### WORK INSTRUCTIONS
In the records below, find each line that holds "יצרן" and return it.
==== DATA EXTRACT ====
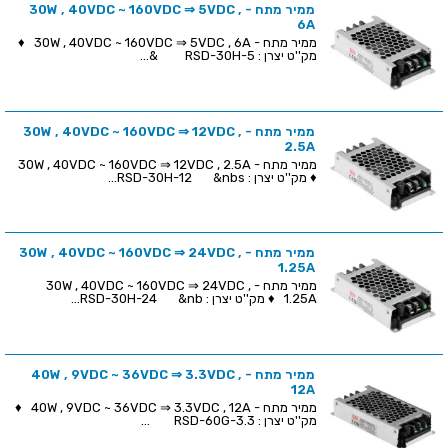
ממיר מתח - 30W , 40VDC ~ 160VDC ⇒ 5VDC ,
6A
ממיר מתח - 30W , 40VDC ~ 160VDC ⇒ 5VDC , 6A ♦
מק''ט יצרן : RSD-30H-5 &...
ממיר מתח - 30W , 40VDC ~ 160VDC ⇒ 12VDC ,
2.5A
ממיר מתח - 30W , 40VDC ~ 160VDC ⇒ 12VDC , 2.5A
♦ מק''ט יצרן : RSD-30H-12 &nbs...
ממיר מתח - 30W , 40VDC ~ 160VDC ⇒ 24VDC ,
1.25A
ממיר מתח - 30W , 40VDC ~ 160VDC ⇒ 24VDC ,
1.25A ♦ מק''ט יצרן : RSD-30H-24 &nb...
ממיר מתח - 40W , 9VDC ~ 36VDC ⇒ 3.3VDC ,
12A
ממיר מתח - 40W , 9VDC ~ 36VDC ⇒ 3.3VDC , 12A ♦
מק''ט יצרן : RSD-60G-3.3 ...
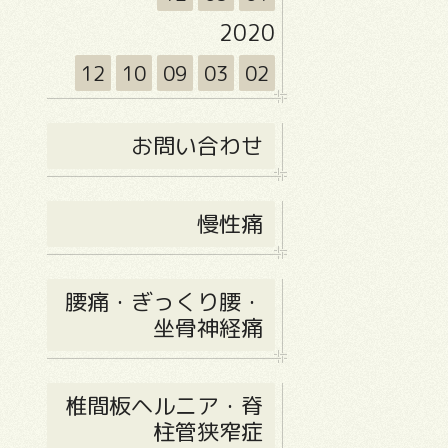
2020
12
10
09
03
02
お問い合わせ
慢性痛
腰痛・ぎっくり腰・
坐骨神経痛
椎間板ヘルニア・脊
柱管狭窄症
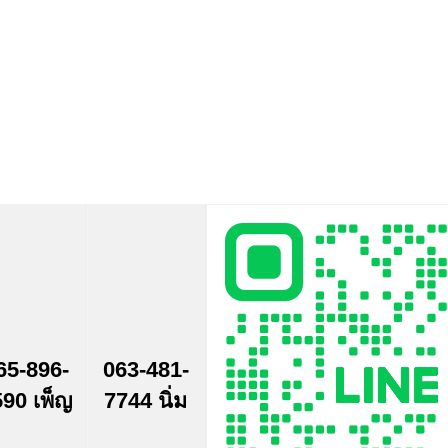
65-896-
063-481-
90 เพ็ญ
7744 นิ่ม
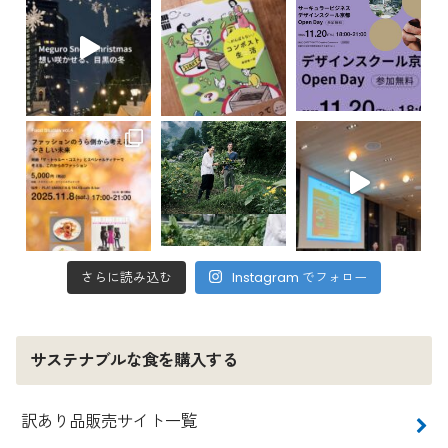
さらに読み込む
Instagram でフォロー
サステナブルな食を購入する
訳あり品販売サイト一覧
====
### OUTPUT FOR THIS TASK
מק''ט יצרן : RSD-30H-5 &...
♦ מק''ט יצרן : RSD-30H-12 &nbs...
1.25A ♦ מק''ט יצרן : RSD-30H-24 &nb...
מק''ט יצרן : RSD-60G-3.3 ...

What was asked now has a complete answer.